A statement on the State Department website noted: “These improvements are being made to provide a gender neutral description of a child’s parents and in recognition of different types of families.” The statement didn't note if it was for child applications only.
As one wag put it, the next thing you know the second Sunday in May will become Parent 2 Day and the third Sunday in June Parent 1 Day (or if my numberings insult you, you may reverse them). Or, perhaps we will do away with them entirely -- perhaps that would be best but, you know, it would put a a big dent in the greeting card, candy, flower, necktie, and restaurant industry. So, keep it, at least until we are out of this darn recession.
While not entirely unpredictable, what is strange is the idea of gender neutral parenthood. Do children with two female parents not call them "Mom" -- or do they prefer the generic parent? Do children with two male parents not call them "Dad" -- or is parent more comfortable? It was one thing to suggest that having two moms or two dads was still family; it is quite another to suggest that having parents who are neither mom or dad is an advance.
When my dad (excuse me, parent 1) brought home our first Amana Radarange microwave oven, it was a big box, not overly powerful, with an imprecise dial timer that made it hard to accurately input cooking time. That was 1967 or so (my dad was an Amana dealer -- one of the oldest of the old Amana brand before it was sucked up into greater corporate America). Now our microwave senses the food and picks a cooking time and style appropriate to the food. It has a very exact digital timer. It is about twice as powerful and much more compact. That was an advance (though, sadly, this one is not built in the US but in some unnamed Asian country).
Who would argue that ditching the nuclear family, stretching the imagination of family to include every possible variation on the original model (well beyond the intention of the Inventor), and that making family impersonal parenthood represents advances to the first production model? I do not mean to condemn single parents, grandparents raising their grandchildren, blended families, or the like.... just to suggest that these are make do attempts to pick up what is missing -- not attempts to improve upon the original model. We are always making do with things that are less than optimal but this is hand we were dealt. We are also guilty of making grave mistakes in the name of improvements that went astray (remember NEW Coke or the Edsel?).
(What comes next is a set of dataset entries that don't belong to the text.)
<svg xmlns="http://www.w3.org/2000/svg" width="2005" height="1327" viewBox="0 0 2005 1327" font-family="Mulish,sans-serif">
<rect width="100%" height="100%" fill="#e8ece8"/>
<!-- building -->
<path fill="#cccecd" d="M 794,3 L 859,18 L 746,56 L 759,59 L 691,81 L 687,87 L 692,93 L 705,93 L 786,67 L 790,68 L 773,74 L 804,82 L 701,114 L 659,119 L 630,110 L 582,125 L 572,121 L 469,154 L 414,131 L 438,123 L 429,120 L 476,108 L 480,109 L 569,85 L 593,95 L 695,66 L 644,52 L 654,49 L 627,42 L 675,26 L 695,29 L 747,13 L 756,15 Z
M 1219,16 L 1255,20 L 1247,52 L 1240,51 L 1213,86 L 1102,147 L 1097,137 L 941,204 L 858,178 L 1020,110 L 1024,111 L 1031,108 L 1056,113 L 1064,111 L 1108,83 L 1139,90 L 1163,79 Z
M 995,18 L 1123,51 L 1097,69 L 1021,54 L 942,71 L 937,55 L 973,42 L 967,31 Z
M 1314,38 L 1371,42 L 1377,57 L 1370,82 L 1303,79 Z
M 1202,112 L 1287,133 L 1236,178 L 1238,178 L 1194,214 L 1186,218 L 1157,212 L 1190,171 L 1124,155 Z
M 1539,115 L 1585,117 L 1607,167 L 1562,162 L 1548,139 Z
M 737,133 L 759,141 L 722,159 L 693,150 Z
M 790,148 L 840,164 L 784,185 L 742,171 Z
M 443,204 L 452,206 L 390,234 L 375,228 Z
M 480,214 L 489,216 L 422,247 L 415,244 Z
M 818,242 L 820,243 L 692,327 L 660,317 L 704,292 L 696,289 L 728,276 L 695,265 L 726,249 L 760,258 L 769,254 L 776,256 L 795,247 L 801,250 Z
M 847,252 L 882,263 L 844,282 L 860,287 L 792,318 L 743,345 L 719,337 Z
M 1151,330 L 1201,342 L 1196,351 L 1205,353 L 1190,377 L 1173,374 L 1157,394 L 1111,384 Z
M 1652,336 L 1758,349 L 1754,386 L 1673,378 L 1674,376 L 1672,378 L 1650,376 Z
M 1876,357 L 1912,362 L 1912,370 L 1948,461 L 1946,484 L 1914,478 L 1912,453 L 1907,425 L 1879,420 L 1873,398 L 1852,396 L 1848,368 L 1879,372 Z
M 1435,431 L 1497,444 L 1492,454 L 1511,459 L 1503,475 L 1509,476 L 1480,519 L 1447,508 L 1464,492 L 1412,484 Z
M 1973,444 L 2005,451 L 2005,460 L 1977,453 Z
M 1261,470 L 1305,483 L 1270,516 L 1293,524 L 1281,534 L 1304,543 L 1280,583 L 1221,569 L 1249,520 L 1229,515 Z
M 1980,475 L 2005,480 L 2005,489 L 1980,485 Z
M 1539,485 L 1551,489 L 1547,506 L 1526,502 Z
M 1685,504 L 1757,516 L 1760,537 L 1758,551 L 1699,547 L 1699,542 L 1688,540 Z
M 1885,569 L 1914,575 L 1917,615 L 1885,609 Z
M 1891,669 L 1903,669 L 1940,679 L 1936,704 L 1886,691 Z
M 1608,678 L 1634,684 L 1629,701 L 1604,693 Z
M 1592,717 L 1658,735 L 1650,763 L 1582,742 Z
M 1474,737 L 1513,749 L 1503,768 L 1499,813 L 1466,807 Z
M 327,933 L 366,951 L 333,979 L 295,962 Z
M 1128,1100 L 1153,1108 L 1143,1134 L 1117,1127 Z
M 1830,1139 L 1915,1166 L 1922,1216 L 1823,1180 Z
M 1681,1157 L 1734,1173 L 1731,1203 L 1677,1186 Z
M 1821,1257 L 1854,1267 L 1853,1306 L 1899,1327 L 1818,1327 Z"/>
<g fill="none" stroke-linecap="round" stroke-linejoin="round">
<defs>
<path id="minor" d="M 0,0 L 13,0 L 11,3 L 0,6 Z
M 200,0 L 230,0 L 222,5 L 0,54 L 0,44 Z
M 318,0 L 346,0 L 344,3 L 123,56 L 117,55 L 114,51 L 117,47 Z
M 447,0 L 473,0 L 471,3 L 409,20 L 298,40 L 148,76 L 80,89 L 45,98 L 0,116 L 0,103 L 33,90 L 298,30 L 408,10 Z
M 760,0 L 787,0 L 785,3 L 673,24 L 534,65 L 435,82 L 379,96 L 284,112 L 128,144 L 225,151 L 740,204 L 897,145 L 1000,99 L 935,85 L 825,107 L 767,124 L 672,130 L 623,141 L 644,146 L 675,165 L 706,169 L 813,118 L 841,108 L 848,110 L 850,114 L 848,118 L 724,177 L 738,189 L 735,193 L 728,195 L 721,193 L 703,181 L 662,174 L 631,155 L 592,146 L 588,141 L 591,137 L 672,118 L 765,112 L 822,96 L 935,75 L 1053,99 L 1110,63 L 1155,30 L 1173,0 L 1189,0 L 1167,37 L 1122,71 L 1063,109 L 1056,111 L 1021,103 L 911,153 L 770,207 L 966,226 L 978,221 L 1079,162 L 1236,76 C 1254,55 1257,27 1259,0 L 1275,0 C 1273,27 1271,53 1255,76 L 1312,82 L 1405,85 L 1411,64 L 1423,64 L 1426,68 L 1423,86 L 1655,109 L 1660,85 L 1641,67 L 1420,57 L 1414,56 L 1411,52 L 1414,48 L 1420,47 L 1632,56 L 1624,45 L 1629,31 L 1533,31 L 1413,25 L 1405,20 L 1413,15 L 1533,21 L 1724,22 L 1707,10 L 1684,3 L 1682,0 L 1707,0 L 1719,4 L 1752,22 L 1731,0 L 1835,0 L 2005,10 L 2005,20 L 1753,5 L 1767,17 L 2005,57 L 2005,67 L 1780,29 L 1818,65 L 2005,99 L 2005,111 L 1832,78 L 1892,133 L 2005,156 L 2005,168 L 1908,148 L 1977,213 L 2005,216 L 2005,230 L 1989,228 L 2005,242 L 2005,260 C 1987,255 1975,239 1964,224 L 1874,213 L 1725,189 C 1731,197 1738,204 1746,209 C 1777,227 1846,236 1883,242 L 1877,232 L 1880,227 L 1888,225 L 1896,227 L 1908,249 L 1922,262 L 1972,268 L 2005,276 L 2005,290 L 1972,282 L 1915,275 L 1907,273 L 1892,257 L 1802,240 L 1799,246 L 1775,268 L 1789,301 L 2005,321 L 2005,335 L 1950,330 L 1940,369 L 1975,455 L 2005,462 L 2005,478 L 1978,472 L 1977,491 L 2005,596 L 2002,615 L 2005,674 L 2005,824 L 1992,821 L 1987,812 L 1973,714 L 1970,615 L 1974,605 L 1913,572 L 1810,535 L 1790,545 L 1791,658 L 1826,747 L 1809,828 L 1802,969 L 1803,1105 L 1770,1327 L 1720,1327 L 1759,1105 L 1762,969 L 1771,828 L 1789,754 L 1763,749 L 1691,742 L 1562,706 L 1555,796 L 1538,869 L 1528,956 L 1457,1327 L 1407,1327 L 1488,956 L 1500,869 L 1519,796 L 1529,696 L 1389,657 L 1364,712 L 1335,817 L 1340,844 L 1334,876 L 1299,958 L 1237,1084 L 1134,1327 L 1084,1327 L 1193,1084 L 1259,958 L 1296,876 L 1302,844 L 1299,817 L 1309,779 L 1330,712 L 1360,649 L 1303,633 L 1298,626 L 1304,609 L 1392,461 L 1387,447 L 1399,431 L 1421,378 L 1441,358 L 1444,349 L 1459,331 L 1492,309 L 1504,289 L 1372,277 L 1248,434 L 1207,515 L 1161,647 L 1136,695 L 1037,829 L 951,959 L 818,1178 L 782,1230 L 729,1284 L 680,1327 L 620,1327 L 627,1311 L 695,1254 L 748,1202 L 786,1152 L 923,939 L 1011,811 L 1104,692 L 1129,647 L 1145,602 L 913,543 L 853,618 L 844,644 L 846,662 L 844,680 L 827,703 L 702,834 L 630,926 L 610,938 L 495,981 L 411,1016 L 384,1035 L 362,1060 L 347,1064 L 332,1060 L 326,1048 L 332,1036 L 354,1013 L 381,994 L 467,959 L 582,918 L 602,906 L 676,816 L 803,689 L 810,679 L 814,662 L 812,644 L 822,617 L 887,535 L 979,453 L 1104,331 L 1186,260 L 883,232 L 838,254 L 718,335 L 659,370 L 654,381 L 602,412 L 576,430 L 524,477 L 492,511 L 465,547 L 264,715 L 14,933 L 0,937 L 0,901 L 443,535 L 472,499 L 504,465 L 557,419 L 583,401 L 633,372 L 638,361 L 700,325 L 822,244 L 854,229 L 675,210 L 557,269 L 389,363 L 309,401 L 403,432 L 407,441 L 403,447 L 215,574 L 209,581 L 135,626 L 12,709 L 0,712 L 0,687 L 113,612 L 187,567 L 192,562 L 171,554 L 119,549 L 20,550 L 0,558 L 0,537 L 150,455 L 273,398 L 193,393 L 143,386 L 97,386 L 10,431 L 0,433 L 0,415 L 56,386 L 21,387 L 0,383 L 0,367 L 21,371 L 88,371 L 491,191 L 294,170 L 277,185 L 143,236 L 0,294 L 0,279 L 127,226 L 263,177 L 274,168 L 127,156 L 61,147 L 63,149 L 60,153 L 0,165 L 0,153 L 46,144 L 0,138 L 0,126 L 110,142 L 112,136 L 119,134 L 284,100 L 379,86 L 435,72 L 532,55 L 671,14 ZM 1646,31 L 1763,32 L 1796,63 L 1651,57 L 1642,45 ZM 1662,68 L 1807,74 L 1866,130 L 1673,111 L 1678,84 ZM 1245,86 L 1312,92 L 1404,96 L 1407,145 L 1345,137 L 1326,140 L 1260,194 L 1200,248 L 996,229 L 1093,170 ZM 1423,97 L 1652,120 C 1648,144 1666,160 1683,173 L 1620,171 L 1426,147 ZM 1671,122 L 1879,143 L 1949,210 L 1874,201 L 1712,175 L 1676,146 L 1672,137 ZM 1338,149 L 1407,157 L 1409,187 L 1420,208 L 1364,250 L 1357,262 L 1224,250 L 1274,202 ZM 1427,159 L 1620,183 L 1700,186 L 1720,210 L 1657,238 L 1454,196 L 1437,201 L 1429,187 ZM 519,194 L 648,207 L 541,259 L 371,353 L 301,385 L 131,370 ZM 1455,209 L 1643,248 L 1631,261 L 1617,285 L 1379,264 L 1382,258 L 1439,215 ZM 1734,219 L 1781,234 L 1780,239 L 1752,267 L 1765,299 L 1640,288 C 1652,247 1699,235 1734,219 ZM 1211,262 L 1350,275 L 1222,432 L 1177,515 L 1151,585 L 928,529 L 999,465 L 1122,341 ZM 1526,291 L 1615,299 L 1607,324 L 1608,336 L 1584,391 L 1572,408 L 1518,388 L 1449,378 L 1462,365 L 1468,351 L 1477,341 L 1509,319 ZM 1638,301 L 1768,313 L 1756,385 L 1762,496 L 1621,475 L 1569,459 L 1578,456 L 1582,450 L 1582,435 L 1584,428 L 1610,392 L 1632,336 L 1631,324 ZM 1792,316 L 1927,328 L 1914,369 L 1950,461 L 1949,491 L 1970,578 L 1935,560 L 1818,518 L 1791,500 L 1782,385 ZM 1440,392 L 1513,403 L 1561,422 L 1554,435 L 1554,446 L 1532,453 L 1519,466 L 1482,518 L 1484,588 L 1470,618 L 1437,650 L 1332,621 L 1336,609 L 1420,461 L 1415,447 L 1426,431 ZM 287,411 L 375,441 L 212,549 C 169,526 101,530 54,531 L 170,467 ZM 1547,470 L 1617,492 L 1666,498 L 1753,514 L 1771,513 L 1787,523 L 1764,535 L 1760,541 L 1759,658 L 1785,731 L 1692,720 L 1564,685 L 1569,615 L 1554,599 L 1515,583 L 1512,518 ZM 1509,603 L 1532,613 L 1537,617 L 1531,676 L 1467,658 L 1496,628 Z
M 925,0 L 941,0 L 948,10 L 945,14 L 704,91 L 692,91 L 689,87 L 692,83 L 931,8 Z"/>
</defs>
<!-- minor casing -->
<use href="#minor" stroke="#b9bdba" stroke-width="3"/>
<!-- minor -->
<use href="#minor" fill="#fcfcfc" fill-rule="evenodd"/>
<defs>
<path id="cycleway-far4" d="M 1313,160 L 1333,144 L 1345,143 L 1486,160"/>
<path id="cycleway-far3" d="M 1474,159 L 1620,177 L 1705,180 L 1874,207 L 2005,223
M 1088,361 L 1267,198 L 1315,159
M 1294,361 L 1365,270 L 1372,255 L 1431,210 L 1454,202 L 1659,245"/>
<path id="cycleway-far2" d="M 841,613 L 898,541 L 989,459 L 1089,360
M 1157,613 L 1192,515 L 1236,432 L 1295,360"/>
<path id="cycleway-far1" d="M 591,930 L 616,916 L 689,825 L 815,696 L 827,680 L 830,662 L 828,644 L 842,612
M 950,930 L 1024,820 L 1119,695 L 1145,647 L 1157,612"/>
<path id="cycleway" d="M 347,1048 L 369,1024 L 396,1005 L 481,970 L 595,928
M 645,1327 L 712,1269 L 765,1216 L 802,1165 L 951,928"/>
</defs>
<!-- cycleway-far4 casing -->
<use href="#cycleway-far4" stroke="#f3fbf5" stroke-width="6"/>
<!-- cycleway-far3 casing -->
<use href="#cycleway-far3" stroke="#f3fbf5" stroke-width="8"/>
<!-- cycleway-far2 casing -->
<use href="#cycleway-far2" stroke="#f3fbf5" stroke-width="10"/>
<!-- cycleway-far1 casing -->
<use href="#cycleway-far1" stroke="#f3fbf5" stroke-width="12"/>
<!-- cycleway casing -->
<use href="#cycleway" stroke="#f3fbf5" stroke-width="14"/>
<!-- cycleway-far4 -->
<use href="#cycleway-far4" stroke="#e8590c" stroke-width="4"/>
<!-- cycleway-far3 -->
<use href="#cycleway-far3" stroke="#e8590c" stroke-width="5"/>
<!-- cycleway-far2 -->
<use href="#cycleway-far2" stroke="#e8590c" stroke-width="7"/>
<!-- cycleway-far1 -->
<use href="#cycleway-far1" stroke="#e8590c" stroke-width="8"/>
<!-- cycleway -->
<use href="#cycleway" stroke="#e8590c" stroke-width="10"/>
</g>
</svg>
Whether you are religious or not, whether you are Christian or not, who would call adaptation to a fractured and broken circumstance an improvement? If the State Department had come out with a change to ADD Parent 1 and Parent 2 to the designations Father and Mother, they could have easily justified it by saying that there are situations in which the terms Father and Mother do not fit. We would have shrugged our shoulders and left it at that. No, it is not what we like, what is best, but it is a reflection of reality (though, really, how many families are there in the US where there are two dads or two moms -- pardon me, two "parents?"). We are making an accommodation needed for a very small minority of families who might need it but by making this change we are, in fact, giving official legitimacy to a cultural movement to do just that -- replace mom and dad with a parent, and call it an advance.